India is the third-largest crude oil consumer in the world after China and the US. India's import dependency on crude oil reached record highs at 85 percent during the April-December period in 2019. Prime Minister Narendra Modi had set a target for the government to reduce the country’s crude oil import dependence by 10 percent by 2022. He had also shared a vision for a gas-based economy and raising the share of the environment-friendly fuel to 15 percent by 2030, from the existing 6.20 percent in India’s energy basket. Reforms in this sector have a direct impact on all sectors. Indian oil & gas industry wishes the following from the Budget 2021-22:

* Industry seeks a downward revision in cess on crude oil production, from the current level which may help upstream companies to improve their earnings in a higher crude oil price regime.

* Additionally, one of the prominent demands of the upstream industry has been the exemption of exploration activity from the levy of GST. Also, the industry wants the levy of service tax removed from cost petroleum, profit petroleum, and royalty -as the same are not payments against any service and, therefore, not subject to service tax.

* Industry wishes to bring natural gas under the ambit of Goods and Services Tax. If the natural gas is included in the GST, it will have a positive impact on gas-based industries, promote usage of the clean fuel and avoid stranding of taxes in the hands of gas producers/suppliers. To promote the use of natural gas as fuel, Liquified Natural Gas (LNG) imports should be exempt from customs duty as crude attracts nil duty while LNG attracts 2.5% duty.

* The renewable energy industry requests long-term financial support and better clarity on tariff and non-tariff concessions.

2021-22 Pre-Budget Expectations: Commodities

Expectations for Base metals sector

The metals & mining sector remains a high priority for the government, considering its importance for infrastructure development and to provide sustenance to the domestic metal & mining industry amid a challenging global economic environment. The Indian metal industry is hoping for the following relief measures from the government:

* The aluminium industry seeks from the government to increase the basic custom duty on primary aluminium and aluminium scrap to 10 percent, eliminate the cess on coal among others as the sector is going through a challenging phase and under immense threat by rising imports.
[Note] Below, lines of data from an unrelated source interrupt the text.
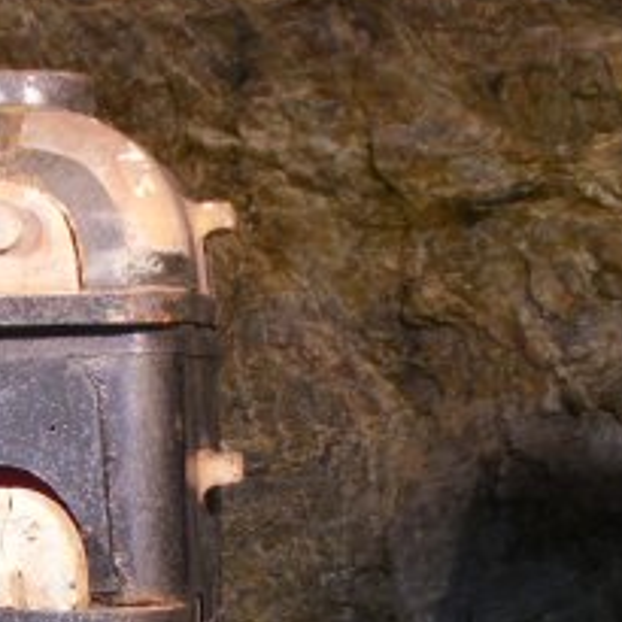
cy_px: 613
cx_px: -36
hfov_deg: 13.6
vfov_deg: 13.7
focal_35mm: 126
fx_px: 2561
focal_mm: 6.6
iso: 80
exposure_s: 3
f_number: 3.5
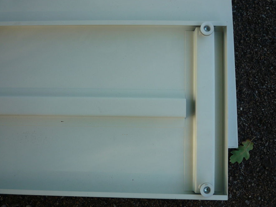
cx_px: 154
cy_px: 113
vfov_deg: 41.8
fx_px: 271
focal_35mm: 34
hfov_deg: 53.8
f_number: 4
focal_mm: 5.2
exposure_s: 1/100
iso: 100
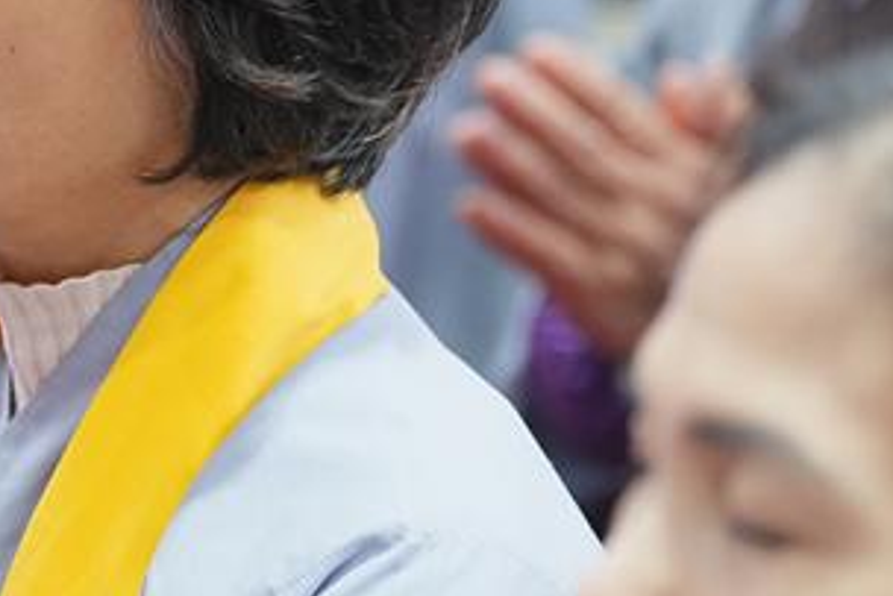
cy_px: 82
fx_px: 10274
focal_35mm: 414
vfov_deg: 3.3
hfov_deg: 5.0
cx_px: -197
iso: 2000
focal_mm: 105
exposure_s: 1/100
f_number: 2.8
* The Indian steel industry has sought a reduction in basic customs duty on key raw materials like anthracite coal, metallurgical coke, coking coal, and graphite electrode in the upcoming budget. The non-availability of these items in good quality and quantity hinders the growth of the steel industry.
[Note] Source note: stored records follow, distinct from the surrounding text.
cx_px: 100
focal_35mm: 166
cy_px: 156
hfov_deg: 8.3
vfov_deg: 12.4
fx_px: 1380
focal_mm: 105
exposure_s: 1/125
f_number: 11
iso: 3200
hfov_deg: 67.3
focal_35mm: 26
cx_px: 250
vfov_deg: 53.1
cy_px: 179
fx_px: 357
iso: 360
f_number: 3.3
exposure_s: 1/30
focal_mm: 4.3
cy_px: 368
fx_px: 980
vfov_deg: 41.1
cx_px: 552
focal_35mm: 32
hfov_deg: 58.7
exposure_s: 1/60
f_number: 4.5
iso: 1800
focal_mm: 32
* Industry has urged the government to remove import duty on ferro-nickel and stainless steel scrap. Currently, ferro-nickel and stainless steel scrap attract basic customs duty of 2.5 percent. At present, both the raw materials are unavailable in the country, making their import mandatory.
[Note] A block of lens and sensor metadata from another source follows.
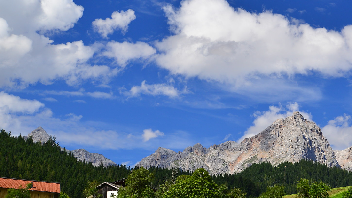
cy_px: 136
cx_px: 287
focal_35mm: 90
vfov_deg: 13.4
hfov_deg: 23.3
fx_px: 840
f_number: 6.3
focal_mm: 52
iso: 200
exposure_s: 1/250
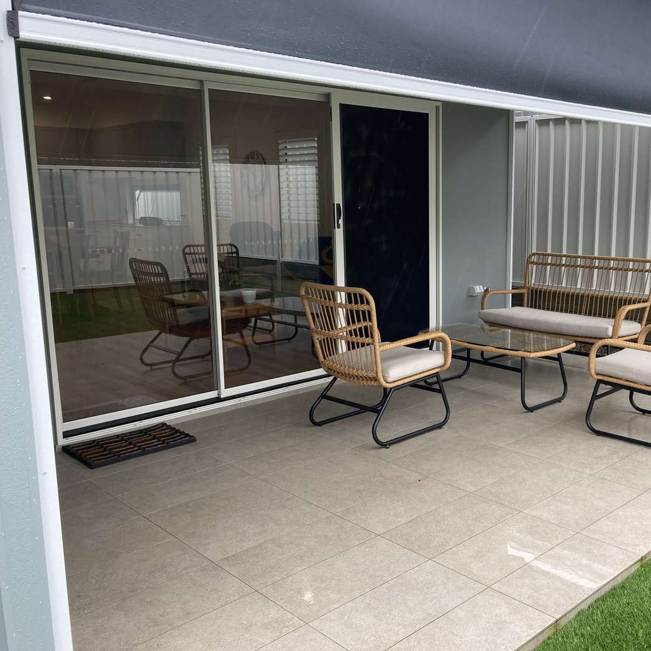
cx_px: 433
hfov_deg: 47.7
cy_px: 329
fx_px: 723
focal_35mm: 34
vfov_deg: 48.4
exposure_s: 1/100
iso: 25
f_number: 1.8
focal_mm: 3.99
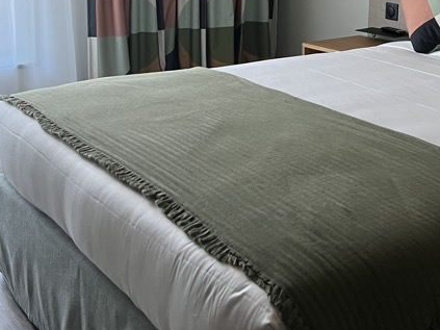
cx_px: 358
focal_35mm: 59
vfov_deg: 23.7
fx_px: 750
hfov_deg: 31.8
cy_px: -6
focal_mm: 5.7
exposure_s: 1/66
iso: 125
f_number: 1.5
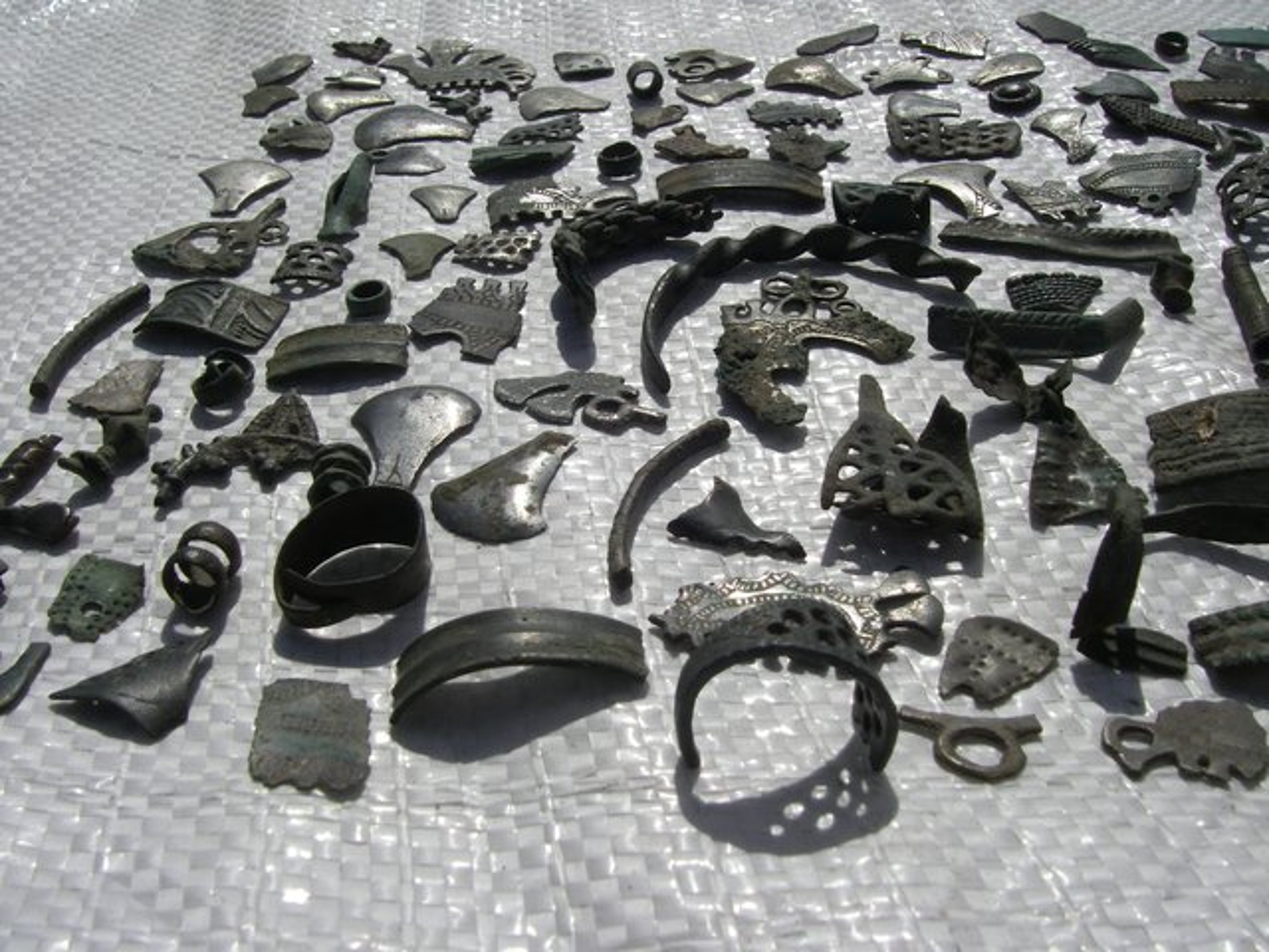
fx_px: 1393
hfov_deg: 49.0
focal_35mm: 38
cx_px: 634
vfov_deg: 37.7
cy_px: 476
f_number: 6.6
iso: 64
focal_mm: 6.3
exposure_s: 1/1000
* Given the Centre’s focus on its Atmanirbhar Bharat mission, infrastructure development can be vital in moving steadily towards achieving this goal. Higher budget allocation towards building roads and highways could be expected, which has a multiplier effect on the country’s economic growth and needs to be back on track. Higher allocation towards infrastructure development will be positive for the metals demand outlook.